Personal information
- Full name: Muhammet Taha Şahin
- Date of birth: 22 October 2000 (age 25)
- Place of birth: Üsküdar, Turkey
- Height: 1.78 m (5 ft 10 in)
- Position: Right-back

Team information
- Current team: Çaykur Rizespor
- Number: 37

Youth career
- 2012–2013: Fenerbahçe
- 2013–2019: Kasımpaşa

Senior career*
- Years: Team / Apps / (Gls)
- 2019–2021: 68 Aksaray Belediyespor / 43 / (3)
- 2021–2023: Manisa / 50 / (2)
- 2021: → 68 Aksaray Belediyespor (loan) / 15 / (1)
- 2023–: Çaykur Rizespor / 97 / (1)

International career
- 2022: Turkey U23 / 4 / (0)

Medal record
Men's football
Representing Turkey
Islamic Solidarity Games
| Gold medal – first place | 2021 |  |

= Taha Şahin =

Turkish footballer (born 2000)

Muhammet Taha Şahin (born 22 October 2000) is a Turkish professional footballer who plays as a right-back for Süper Lig club Çaykur Rizespor.

==Club career==
Şahin is a youth product of Fenerbahçe and Kasımpaşa.
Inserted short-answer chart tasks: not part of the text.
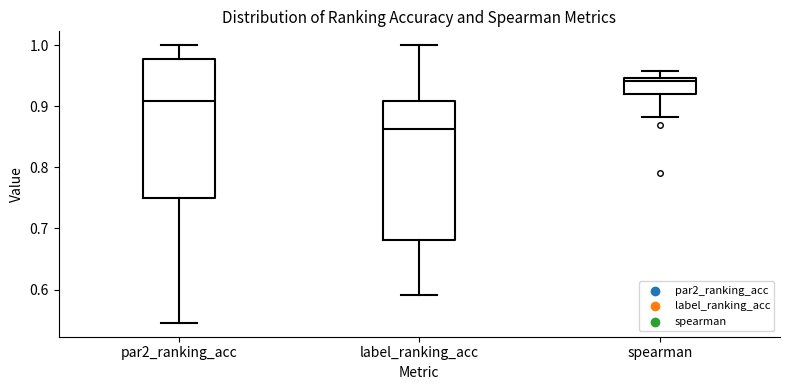

Reading left to right, transcribe this box plot: for each box, give where its median line is, the range the box spans, and where its two whiskers end, as read against the y-axis. The values are not printed on the chart, so give them approximately, as read against the axis.

par2_ranking_acc: median 0.91, box 0.75 to 0.98, whiskers 0.55 to 1.00
label_ranking_acc: median 0.86, box 0.68 to 0.91, whiskers 0.59 to 1.00
spearman: median 0.94, box 0.92 to 0.95, whiskers 0.88 to 0.96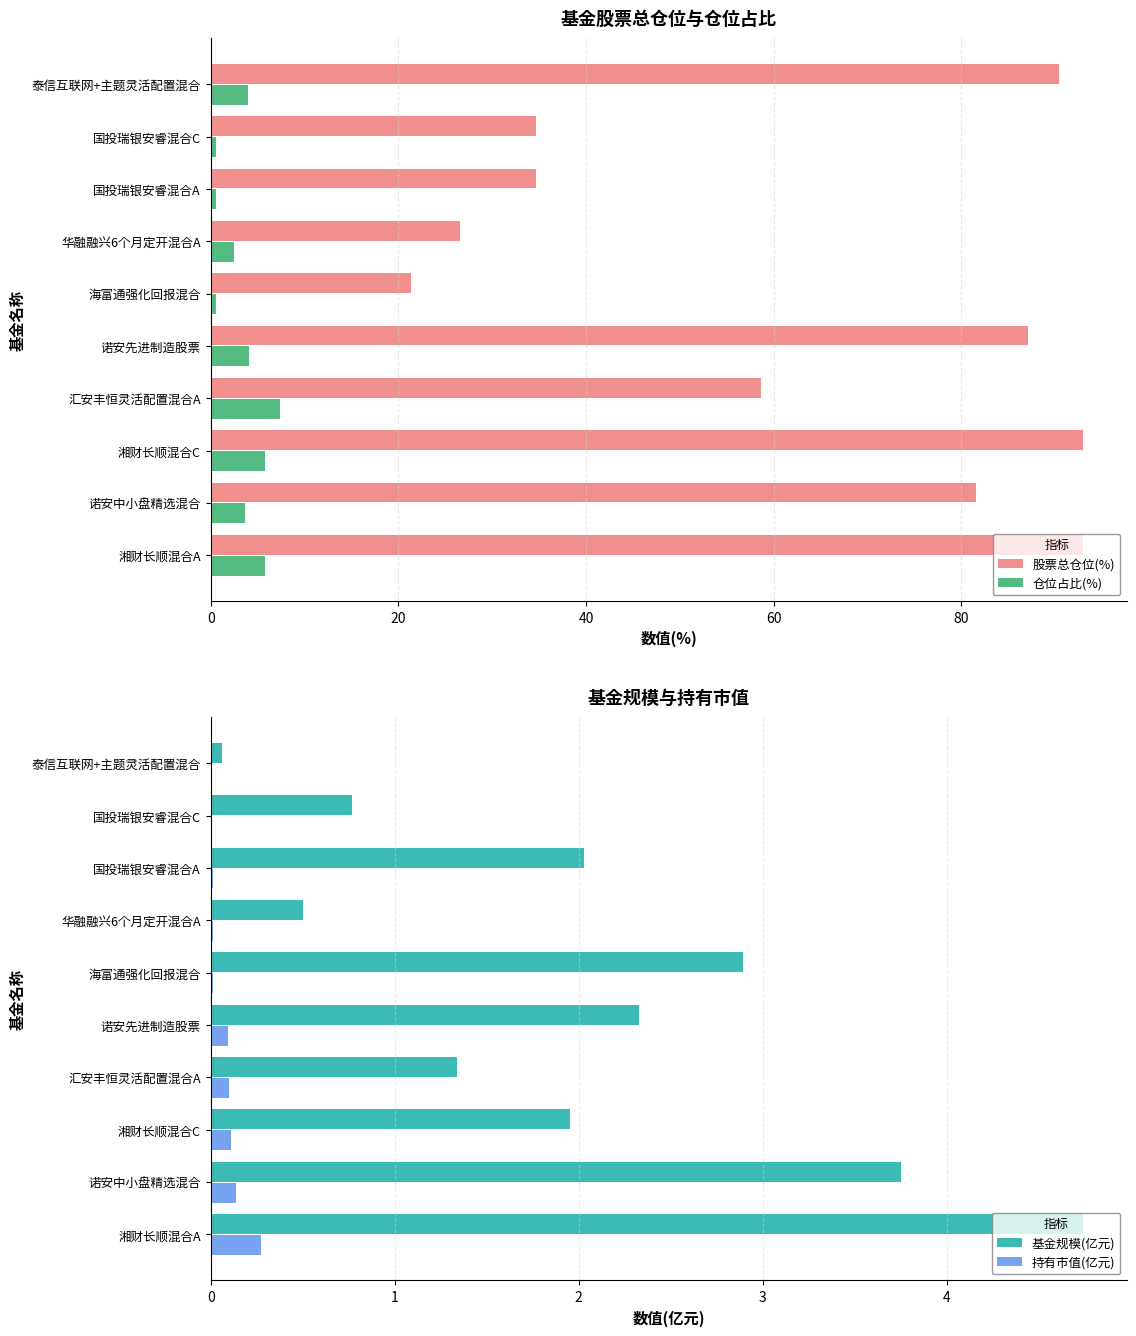

What are all the series names shown in the legend?

股票总仓位(%), 仓位占比(%), 基金规模(亿元), 持有市值(亿元)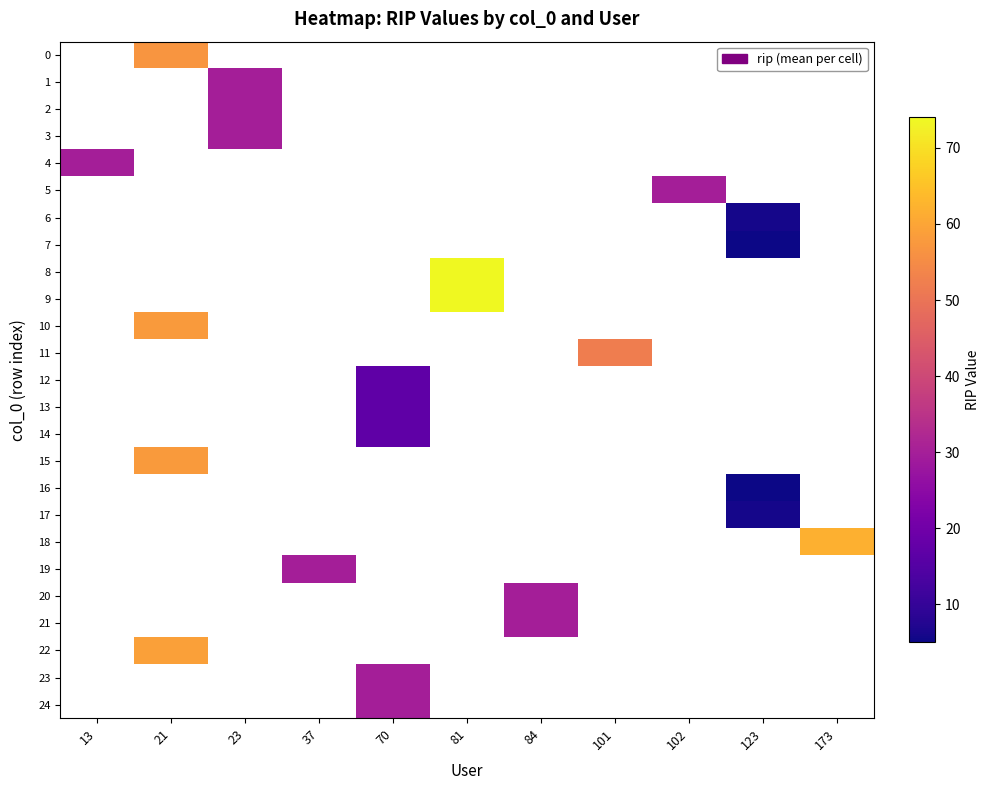

What is the greatest value displayed?

74.0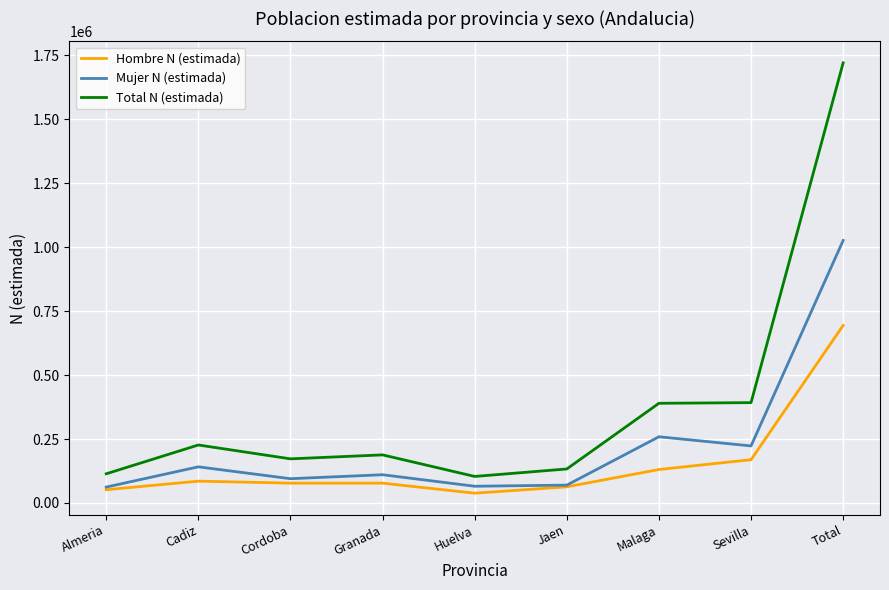

How many lines are shown in the chart?

3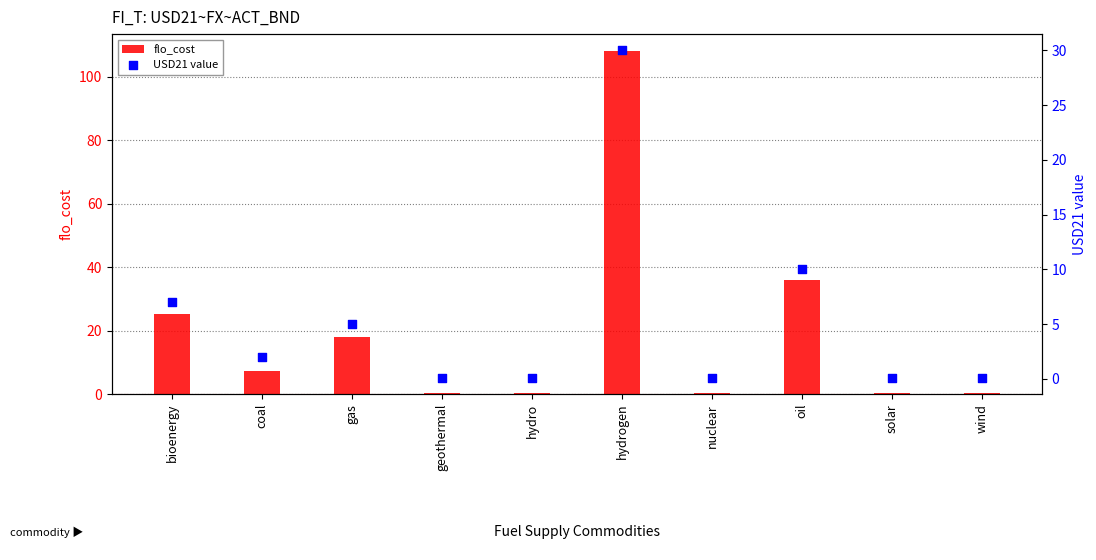

What is the total value across all series at oil?

46.0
On 1 August 2019, he moved to 68 Aksaray Belediyespor in the TFF Third League, where he began his senior career. On 20 January 2021, he moved to the TFF First League club Manisa on a 3.5-year contract, returning on loan to 68 Aksaray Belediyespor for the remainder of the 2020–21 season. He spent two seasons with Manisa, making 50 appearances and scoring 2 goals. On 26 July 2023, he transferred to the Süper Lig club Çaykur Rizespor.

==International career==
Şahin represented the Turkey U23s in their winning campaign at the 2021 Islamic Solidarity Games.

On 14 March 2025, Şahin was called up by Vincenzo Montella to the Turkey national team for the 2024–25 UEFA Nations League promotion/relegation play-offs against Hungary.